Given text:
== == ==

As recently as the former half of their previous CARA-winning CD ("Red"), we helped them with nearly every arrangement, and had to coach most of the "soul" out of the singers when it was time to record. For "Flywheel", I'm happy to say the ladies have all but cut the cord in these areas. Of course we (Joseph, Ed, Evan, and myself) still apply plenty of TLC in post production, but when OOTB comes to the studio now, they are fully prepared every time to a woman - a true rarity - and have put much thought and preparation into their approach to not only each individual song, but to the album as a whole. Not to mention they need almost no coaching during tracking; what you hear is what they have sung - an even greater rarity. It's nothing short of remarkable to be a part of, to be honest.

And so it has been a terrific experience, to watch the group receive so much favorable acclaim for their efforts, especially with the last 2 records, and most especially with "Flywheel". I've been thrilled for the ladies, when listening to Mouth Off's review of the CD, or when reading the results of the CARAs, and the recent RARB reviews. Every group "works hard", but IMO these ladies have redefined the standard for this, and as such they fully deserve all fruits of their labor.

If you can't tell, I'm pretty fond of them. So's my wife, who has to listen to nearly every aca track I work on at some point, whether she wants to or not. This is one CD she asked for her own real copy of :)

In my quite-subjective-but-decently-well-informed opinion, "Flywheel" is not perfect, but it is perhaps the "best" collegiate female aca CD I have ever heard. And to echo and build on what Catherine said, it's one of the "best" collegiate albums I've heard (or been a part of), independent of sex.

== == ==

Raw data:
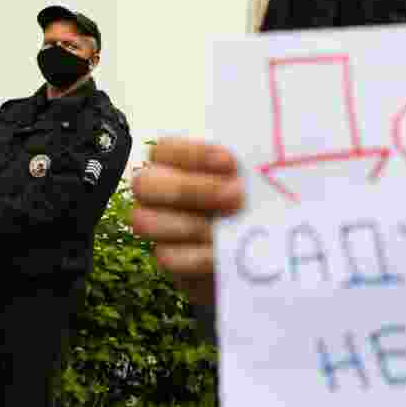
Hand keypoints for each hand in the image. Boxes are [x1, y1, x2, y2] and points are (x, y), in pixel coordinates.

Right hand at [131, 138, 243, 304]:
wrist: (260, 247)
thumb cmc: (253, 201)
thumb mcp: (254, 178)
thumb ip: (246, 166)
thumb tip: (259, 160)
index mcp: (174, 162)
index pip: (164, 149)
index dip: (193, 154)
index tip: (230, 163)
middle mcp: (157, 191)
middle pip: (146, 184)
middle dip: (190, 190)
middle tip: (235, 197)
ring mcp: (157, 225)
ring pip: (145, 221)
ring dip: (192, 225)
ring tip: (230, 227)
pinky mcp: (169, 257)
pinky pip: (168, 257)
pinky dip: (197, 256)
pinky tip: (221, 253)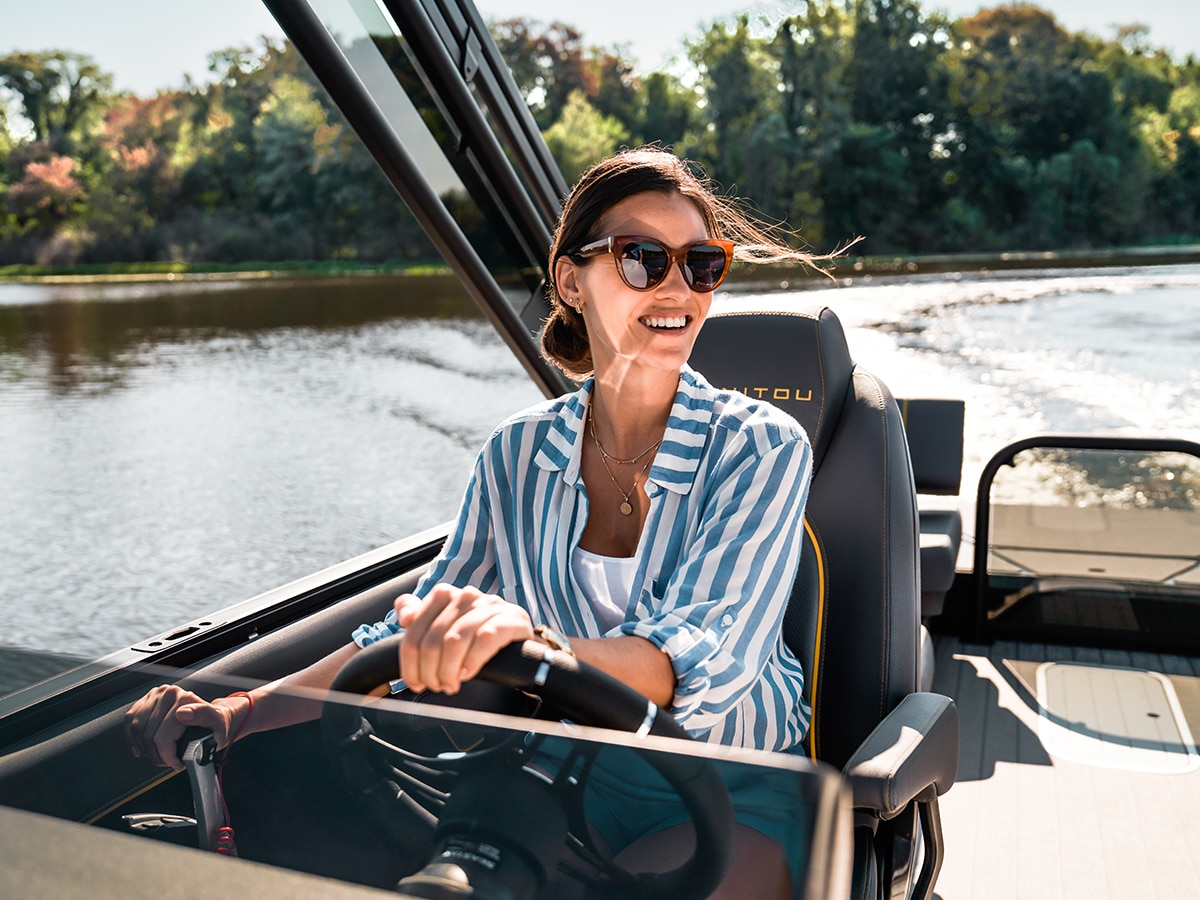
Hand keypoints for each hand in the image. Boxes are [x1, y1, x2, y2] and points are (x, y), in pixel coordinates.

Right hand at [124, 685, 247, 769]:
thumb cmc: (215, 723)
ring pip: (137, 730)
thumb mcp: (218, 723)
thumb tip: (183, 713)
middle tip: (168, 761)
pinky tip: (141, 746)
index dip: (168, 755)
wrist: (213, 716)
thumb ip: (204, 715)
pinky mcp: (145, 700)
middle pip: (149, 735)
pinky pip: (129, 721)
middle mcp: (168, 693)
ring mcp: (155, 696)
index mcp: (185, 699)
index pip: (163, 736)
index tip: (177, 763)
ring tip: (158, 755)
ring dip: (144, 748)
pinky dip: (132, 737)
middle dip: (157, 755)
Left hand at [394, 584, 533, 694]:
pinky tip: (468, 673)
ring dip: (449, 671)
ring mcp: (490, 605)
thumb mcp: (445, 625)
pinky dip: (472, 661)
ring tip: (451, 684)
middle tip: (436, 686)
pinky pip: (485, 640)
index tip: (415, 683)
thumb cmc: (476, 634)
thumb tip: (405, 617)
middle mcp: (466, 595)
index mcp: (445, 594)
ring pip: (455, 640)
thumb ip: (419, 616)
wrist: (518, 639)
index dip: (410, 662)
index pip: (414, 629)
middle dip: (430, 671)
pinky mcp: (512, 619)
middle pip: (433, 639)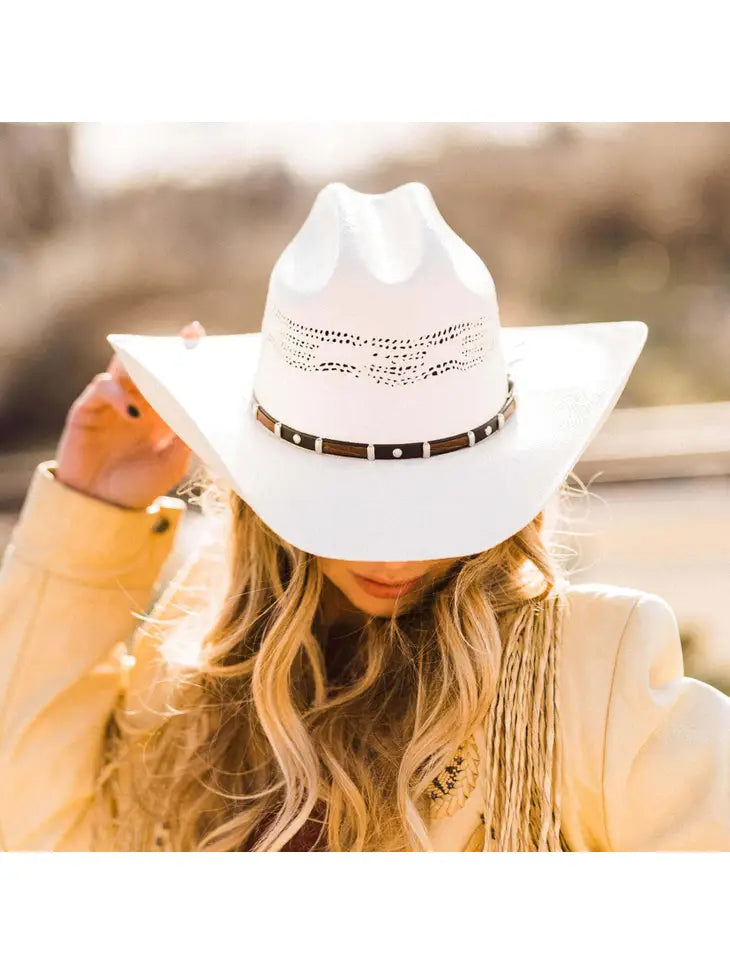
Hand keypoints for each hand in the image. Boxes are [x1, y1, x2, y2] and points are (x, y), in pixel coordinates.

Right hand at [55, 321, 204, 508]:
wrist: (102, 507)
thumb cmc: (140, 485)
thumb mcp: (173, 463)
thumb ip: (186, 438)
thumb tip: (206, 414)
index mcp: (162, 411)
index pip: (173, 376)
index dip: (183, 354)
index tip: (199, 335)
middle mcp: (138, 401)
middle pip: (150, 364)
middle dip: (166, 349)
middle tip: (188, 338)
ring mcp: (112, 403)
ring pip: (125, 369)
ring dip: (141, 365)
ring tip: (158, 371)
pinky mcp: (87, 410)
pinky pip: (102, 388)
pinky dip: (118, 394)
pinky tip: (133, 410)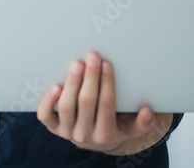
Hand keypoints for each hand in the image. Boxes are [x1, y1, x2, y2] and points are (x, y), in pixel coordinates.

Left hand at [36, 51, 172, 155]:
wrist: (91, 138)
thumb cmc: (113, 125)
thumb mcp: (130, 127)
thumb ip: (142, 123)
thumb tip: (148, 112)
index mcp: (106, 134)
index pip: (106, 106)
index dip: (107, 84)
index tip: (107, 64)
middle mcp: (84, 134)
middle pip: (86, 103)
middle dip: (90, 77)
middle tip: (93, 56)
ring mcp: (66, 131)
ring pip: (66, 106)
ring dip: (72, 83)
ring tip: (77, 63)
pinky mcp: (51, 126)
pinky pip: (46, 115)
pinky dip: (48, 100)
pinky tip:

== == ==

Work item A: List every person named by first name in the commentary on "Flywheel."
Work item B: According to the commentary on "Flywheel," what was the title of the group's previous CARA-winning CD?
Work item C: Retype the passage of the commentary on "Flywheel" that begins with the words containing "As recently as" and ends with "to be honest.".

Solution A: Joseph, Ed, Evan, Catherine

Solution B: "Red"

Solution C:
As recently as the former half of their previous CARA-winning CD ("Red"), we helped them with nearly every arrangement, and had to coach most of the "soul" out of the singers when it was time to record. For "Flywheel", I'm happy to say the ladies have all but cut the cord in these areas. Of course we (Joseph, Ed, Evan, and myself) still apply plenty of TLC in post production, but when OOTB comes to the studio now, they are fully prepared every time to a woman - a true rarity - and have put much thought and preparation into their approach to not only each individual song, but to the album as a whole. Not to mention they need almost no coaching during tracking; what you hear is what they have sung - an even greater rarity. It's nothing short of remarkable to be a part of, to be honest.